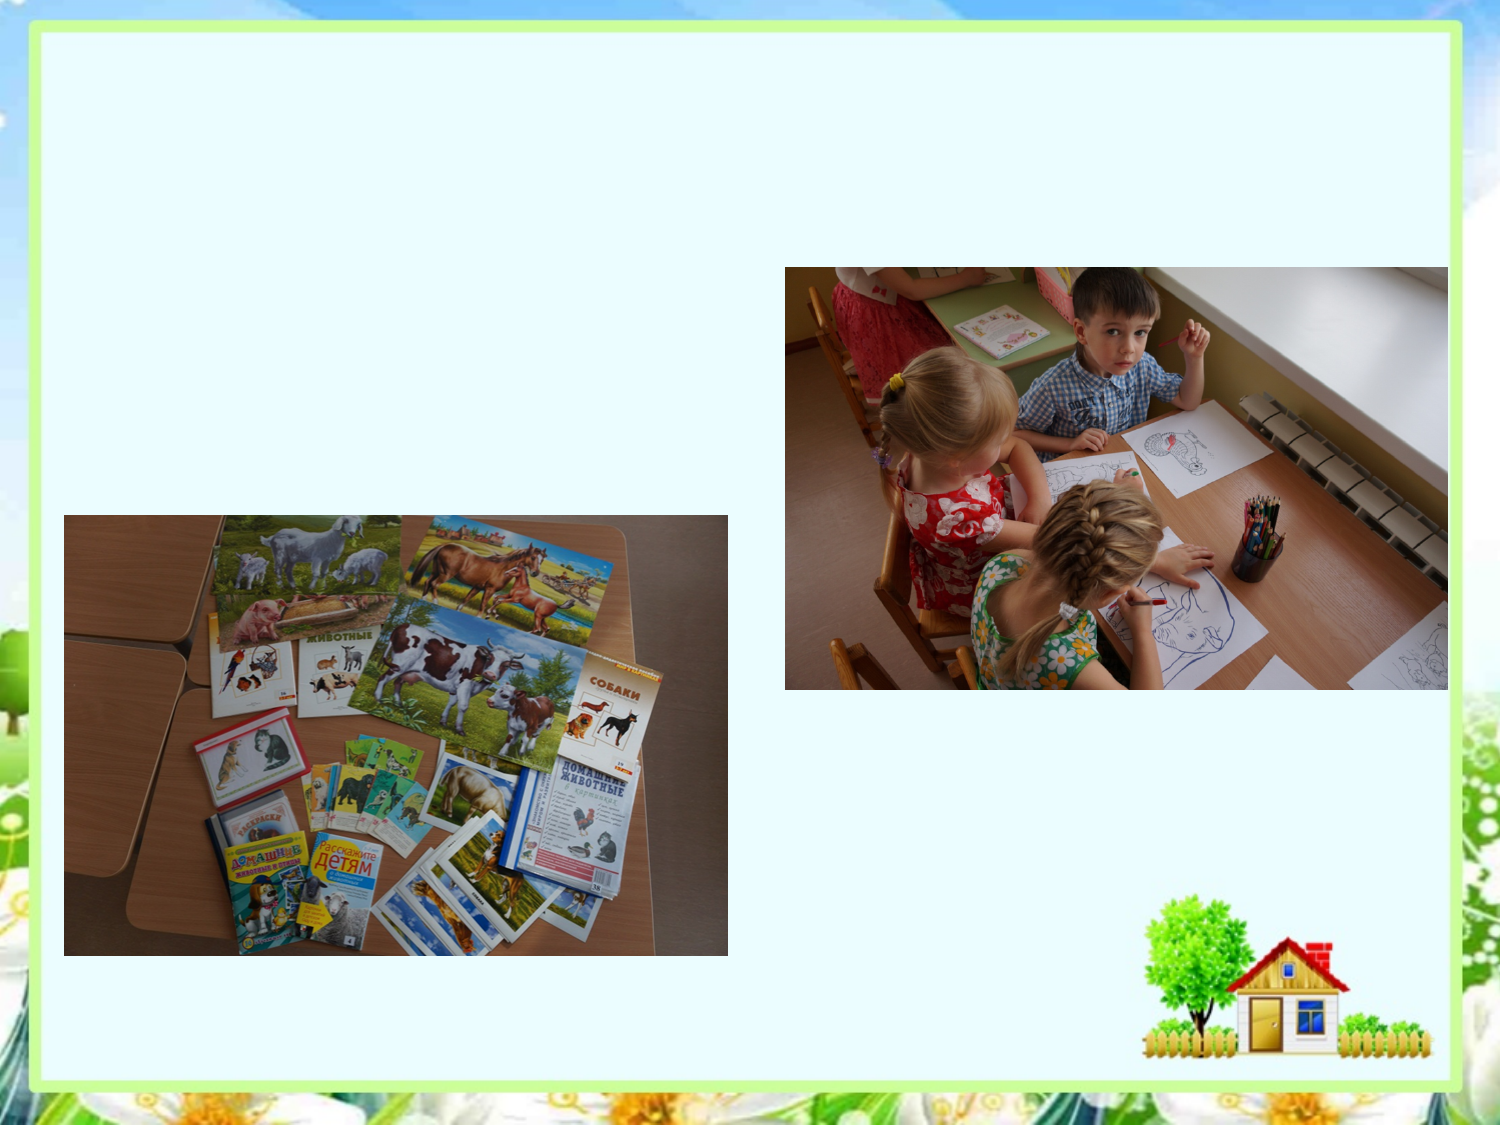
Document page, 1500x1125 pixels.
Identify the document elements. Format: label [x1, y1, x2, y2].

list [64, 514, 728, 957]
picture [0, 0, 1500, 1125]
list [785, 266, 1449, 690]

■ Exercise directions
Output the full listing verbatim, but drop the images.

■ Result of this task
Document page, 1500x1125 pixels.
Identify the document elements. Format: label [x1, y1, x2, y2].

list [64, 514, 728, 957]
picture [0, 0, 1500, 1125]
list [785, 266, 1449, 690]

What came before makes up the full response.